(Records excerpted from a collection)
=== Section Start ===
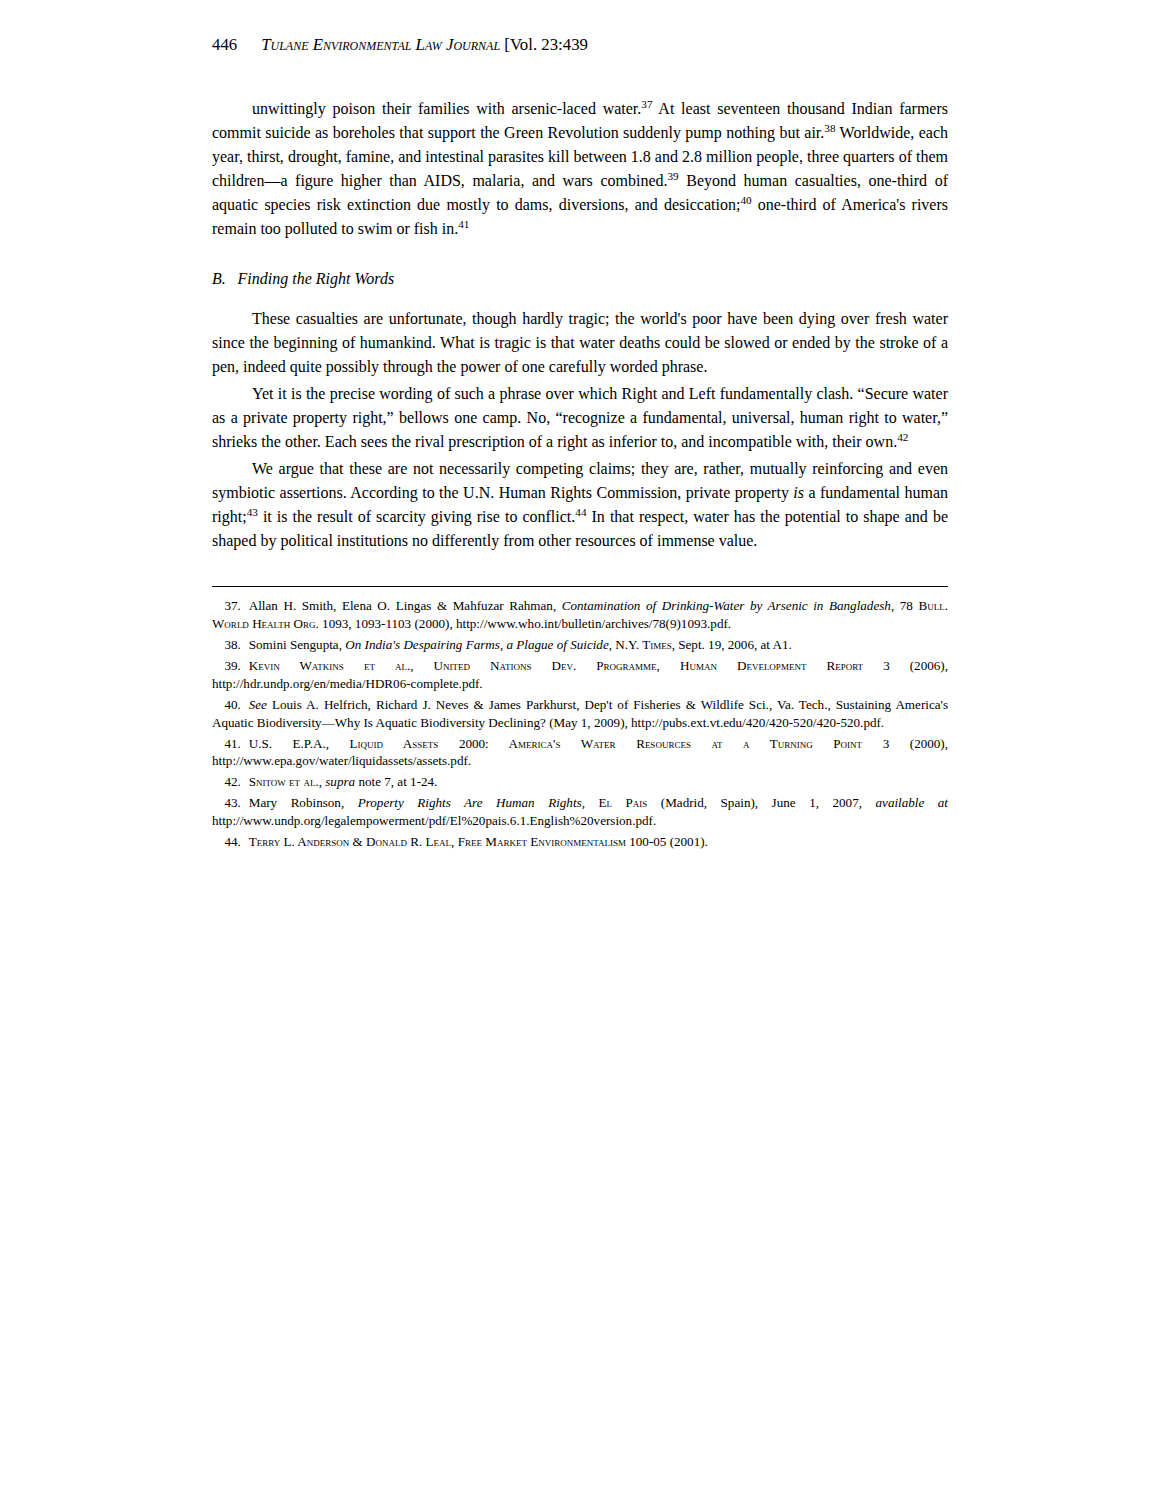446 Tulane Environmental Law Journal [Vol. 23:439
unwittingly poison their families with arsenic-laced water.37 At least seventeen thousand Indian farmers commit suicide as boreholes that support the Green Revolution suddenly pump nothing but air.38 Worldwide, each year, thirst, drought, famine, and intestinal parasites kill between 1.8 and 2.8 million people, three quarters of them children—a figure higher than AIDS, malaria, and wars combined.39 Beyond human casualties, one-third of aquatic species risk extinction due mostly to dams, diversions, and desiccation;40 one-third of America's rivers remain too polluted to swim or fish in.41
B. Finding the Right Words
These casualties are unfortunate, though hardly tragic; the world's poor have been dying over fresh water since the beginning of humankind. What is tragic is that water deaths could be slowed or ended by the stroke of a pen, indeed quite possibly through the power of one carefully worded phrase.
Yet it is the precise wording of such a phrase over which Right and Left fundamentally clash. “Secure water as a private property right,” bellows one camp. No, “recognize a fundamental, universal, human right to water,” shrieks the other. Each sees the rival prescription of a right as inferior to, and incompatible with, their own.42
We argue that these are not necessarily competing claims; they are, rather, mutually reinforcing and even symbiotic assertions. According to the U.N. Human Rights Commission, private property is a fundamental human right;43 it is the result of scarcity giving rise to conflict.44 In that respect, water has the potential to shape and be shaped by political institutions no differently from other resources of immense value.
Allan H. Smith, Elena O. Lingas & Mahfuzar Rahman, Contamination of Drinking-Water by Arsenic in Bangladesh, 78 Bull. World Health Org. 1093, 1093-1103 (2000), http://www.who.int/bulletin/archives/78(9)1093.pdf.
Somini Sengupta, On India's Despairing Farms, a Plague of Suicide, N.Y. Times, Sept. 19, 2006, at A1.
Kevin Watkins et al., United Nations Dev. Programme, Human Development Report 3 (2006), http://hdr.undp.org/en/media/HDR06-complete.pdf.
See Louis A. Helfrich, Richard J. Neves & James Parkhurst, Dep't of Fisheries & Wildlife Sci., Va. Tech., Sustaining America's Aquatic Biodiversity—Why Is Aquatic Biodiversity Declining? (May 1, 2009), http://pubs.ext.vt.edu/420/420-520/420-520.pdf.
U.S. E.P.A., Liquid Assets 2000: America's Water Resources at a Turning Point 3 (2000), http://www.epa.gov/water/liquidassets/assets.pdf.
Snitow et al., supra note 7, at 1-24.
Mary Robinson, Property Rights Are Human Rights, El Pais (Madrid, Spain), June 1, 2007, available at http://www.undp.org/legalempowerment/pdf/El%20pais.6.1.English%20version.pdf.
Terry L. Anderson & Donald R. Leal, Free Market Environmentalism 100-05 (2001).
=== Section End ===
§ TASK REQUIREMENTS
Please take the lines from the beginning of the data above through the line holding "These casualties are" and transcribe them exactly, without any pictures.

§ ANSWER BOX
446 Tulane Environmental Law Journal [Vol. 23:439
unwittingly poison their families with arsenic-laced water.37 At least seventeen thousand Indian farmers commit suicide as boreholes that support the Green Revolution suddenly pump nothing but air.38 Worldwide, each year, thirst, drought, famine, and intestinal parasites kill between 1.8 and 2.8 million people, three quarters of them children—a figure higher than AIDS, malaria, and wars combined.39 Beyond human casualties, one-third of aquatic species risk extinction due mostly to dams, diversions, and desiccation;40 one-third of America's rivers remain too polluted to swim or fish in.41
B. Finding the Right Words
These casualties are unfortunate, though hardly tragic; the world's poor have been dying over fresh water since the beginning of humankind. What is tragic is that water deaths could be slowed or ended by the stroke of a pen, indeed quite possibly through the power of one carefully worded phrase.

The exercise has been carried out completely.